Revolution im Schuhregal“, titelte kürzlich die FAZ und betrachtete dabei die rasante Entwicklung der Markenshops. „Die Branche holt das nach, was der Textilhandel vorgemacht hat“, weiß dazu Hajo Gassenmeier, Geschäftsführer des Bundesverbandes des deutschen Schuheinzelhandels, zu berichten.

 

 

Ilona Sauerbier, stv. Chefredakteurin

„Revolution im Schuhregal“, titelte kürzlich die FAZ und betrachtete dabei die rasante Entwicklung der Markenshops. „Die Branche holt das nach, was der Textilhandel vorgemacht hat“, weiß dazu Hajo Gassenmeier, Geschäftsführer des Bundesverbandes des deutschen Schuheinzelhandels, zu berichten.

Stimmt. An jeder Ecke entstehen neue Schuh-Shops. Jeden Tag kommen neue Eröffnungen dazu: Gabor plant fünf pro Jahr, Tamaris will bis Dezember noch 12 haben. Hinzu kommen Boss, Geox, Camper, Clarks. Die Liste lässt sich beliebig verlängern. Kürzlich hat in Stuttgart Evita Shoes eröffnet. Dahinter stecken zwei schwäbische IT-Spezialisten, die gar 50 Filial- und Franchiseshops binnen fünf Jahren planen. Sind Monomarken-Shops wirklich der Kick, den die Schuhbranche braucht? Wie sieht gleich der gehabte, biedere Schuhladen aus, den die FAZ beschreibt? Klein, muffig, dunkler Teppichboden, vollgestopft mit Schuhen in Schwarz, Braun, Bunt?

Natürlich gibt es sie noch reichlich – die weniger schönen Dinge. Aber es gibt sie zum Glück auch immer mehr, die schönen Dinge: Wo Pura Lopez neben K & S steht, wo sich Donna Carolina und Vic Matié vertragen, wo Latitude Femme und Gabor zusammen passen. Wo die Chefs einen schönen Sortimentsmix finden, und wo es als Kunde Spaß macht, neue Marken zu entdecken. Dass muffige Läden neuen, hellen, modernen Konzepten weichen müssen, ist gut und überfällig. Schuhe haben in den letzten fünf Jahren eine unglaubliche Entwicklung hinter sich. Trend- und Luxusmarken haben den Markt inspiriert und aufgemischt. Dass Görtz seine Flagshipstores nun zu Designerhäusern umbaut, kommt ja nicht von ungefähr.

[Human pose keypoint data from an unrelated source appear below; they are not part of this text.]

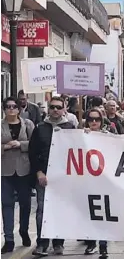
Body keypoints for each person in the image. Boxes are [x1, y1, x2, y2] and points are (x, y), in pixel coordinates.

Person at [29, 96, 75, 256]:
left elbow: (76, 152)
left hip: (63, 176)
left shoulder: (70, 127)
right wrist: (38, 172)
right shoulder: (40, 127)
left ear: (64, 109)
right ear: (49, 109)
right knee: (42, 210)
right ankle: (42, 243)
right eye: (52, 107)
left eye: (58, 107)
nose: (55, 110)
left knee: (59, 209)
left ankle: (58, 243)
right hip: (44, 176)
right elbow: (32, 153)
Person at [1, 97, 35, 254]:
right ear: (4, 109)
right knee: (7, 204)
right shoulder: (1, 126)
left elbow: (35, 143)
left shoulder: (27, 124)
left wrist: (21, 144)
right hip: (5, 170)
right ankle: (8, 239)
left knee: (25, 204)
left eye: (14, 106)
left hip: (24, 169)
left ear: (18, 109)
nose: (11, 109)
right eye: (8, 107)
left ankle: (24, 230)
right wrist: (5, 146)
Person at [82, 109, 110, 257]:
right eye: (91, 119)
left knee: (103, 213)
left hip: (104, 182)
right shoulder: (81, 136)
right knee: (89, 213)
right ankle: (91, 243)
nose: (94, 122)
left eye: (97, 119)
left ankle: (103, 245)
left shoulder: (108, 136)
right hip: (87, 181)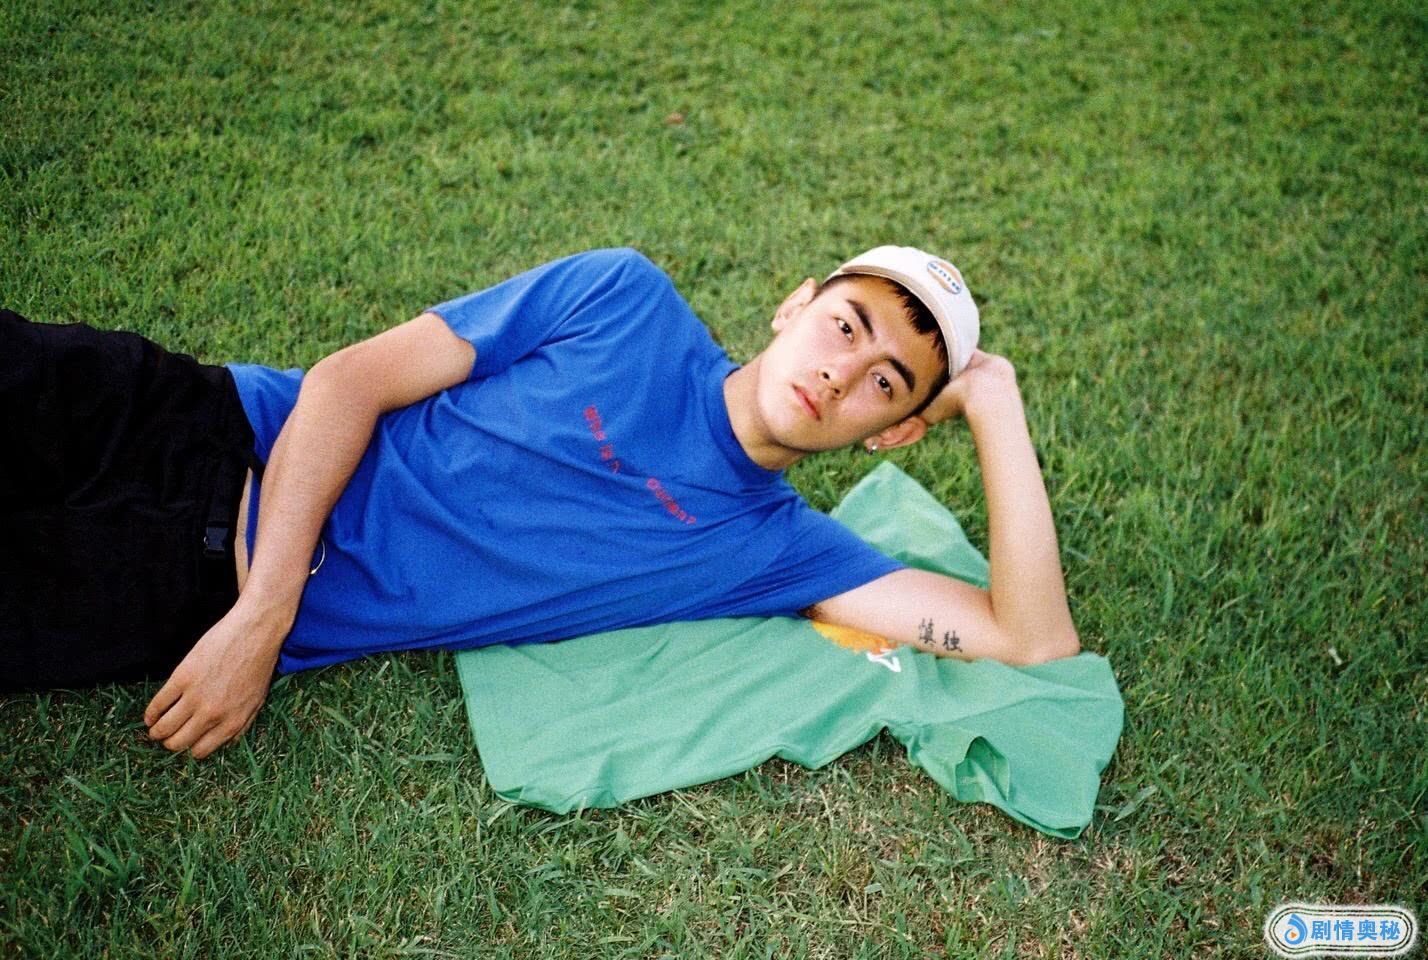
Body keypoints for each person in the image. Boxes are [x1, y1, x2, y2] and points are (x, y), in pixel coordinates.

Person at [1, 245, 1080, 760]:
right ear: (796, 304)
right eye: (846, 325)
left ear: (893, 431)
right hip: (198, 419)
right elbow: (347, 383)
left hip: (173, 580)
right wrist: (263, 618)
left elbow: (1029, 640)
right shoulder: (623, 297)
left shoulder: (777, 550)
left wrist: (995, 404)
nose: (843, 373)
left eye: (888, 382)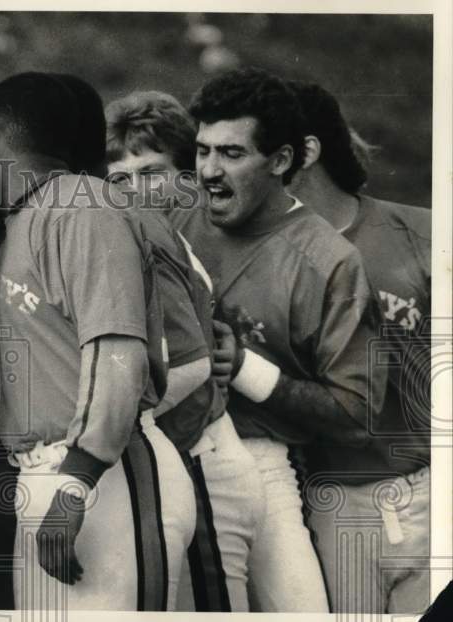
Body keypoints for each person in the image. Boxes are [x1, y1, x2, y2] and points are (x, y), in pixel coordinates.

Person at [170, 67, 386, 613]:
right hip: (172, 457)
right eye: (202, 151)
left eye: (232, 154)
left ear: (282, 161)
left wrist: (244, 366)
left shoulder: (329, 261)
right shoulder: (172, 214)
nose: (210, 171)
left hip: (265, 463)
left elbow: (358, 414)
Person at [0, 71, 193, 611]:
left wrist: (75, 482)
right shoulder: (26, 217)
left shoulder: (82, 204)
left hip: (103, 474)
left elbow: (118, 352)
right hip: (50, 476)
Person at [104, 89, 266, 612]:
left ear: (187, 173)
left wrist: (105, 428)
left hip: (205, 458)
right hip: (190, 456)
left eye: (151, 172)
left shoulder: (174, 242)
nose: (135, 190)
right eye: (120, 178)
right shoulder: (138, 236)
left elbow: (193, 372)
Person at [287, 79, 432, 614]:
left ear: (304, 152)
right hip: (331, 504)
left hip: (430, 491)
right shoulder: (261, 255)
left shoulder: (421, 233)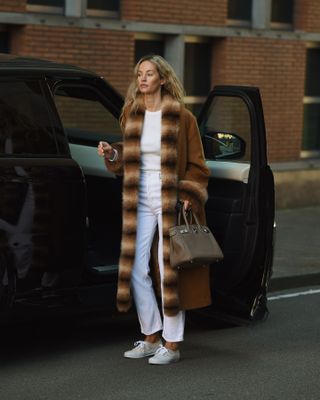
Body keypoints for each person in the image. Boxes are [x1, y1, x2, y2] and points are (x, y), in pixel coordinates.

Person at [97, 55, 211, 365]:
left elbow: (198, 166)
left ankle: (172, 344)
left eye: (149, 74)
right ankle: (150, 335)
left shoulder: (182, 117)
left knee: (169, 269)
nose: (143, 79)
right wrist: (112, 154)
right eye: (139, 74)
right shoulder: (132, 116)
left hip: (169, 196)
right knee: (135, 267)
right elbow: (127, 161)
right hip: (141, 195)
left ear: (162, 79)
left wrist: (190, 192)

Ich bin ein Fan guter inhabergeführter Geschäfte, in denen immer wieder neue, frische Marken überraschen. Es kann ja kein Zufall sein, dass ein spanischer Schuhhersteller den Namen Burresi geklaut hat, um damit eine neue Schuhmarke zu positionieren. Marco Burresi aus Wiesbaden hat das erfolgreichste topgenrige Schuh- und Accessoireskonzept im Rhein-Main-Gebiet. Es gibt noch viele Burresis in Deutschland. Und was machen die anders ? Sie stellen Sortiment und Ambiente auf Zeitgeist um. Ihr guter Name ist Marke geworden.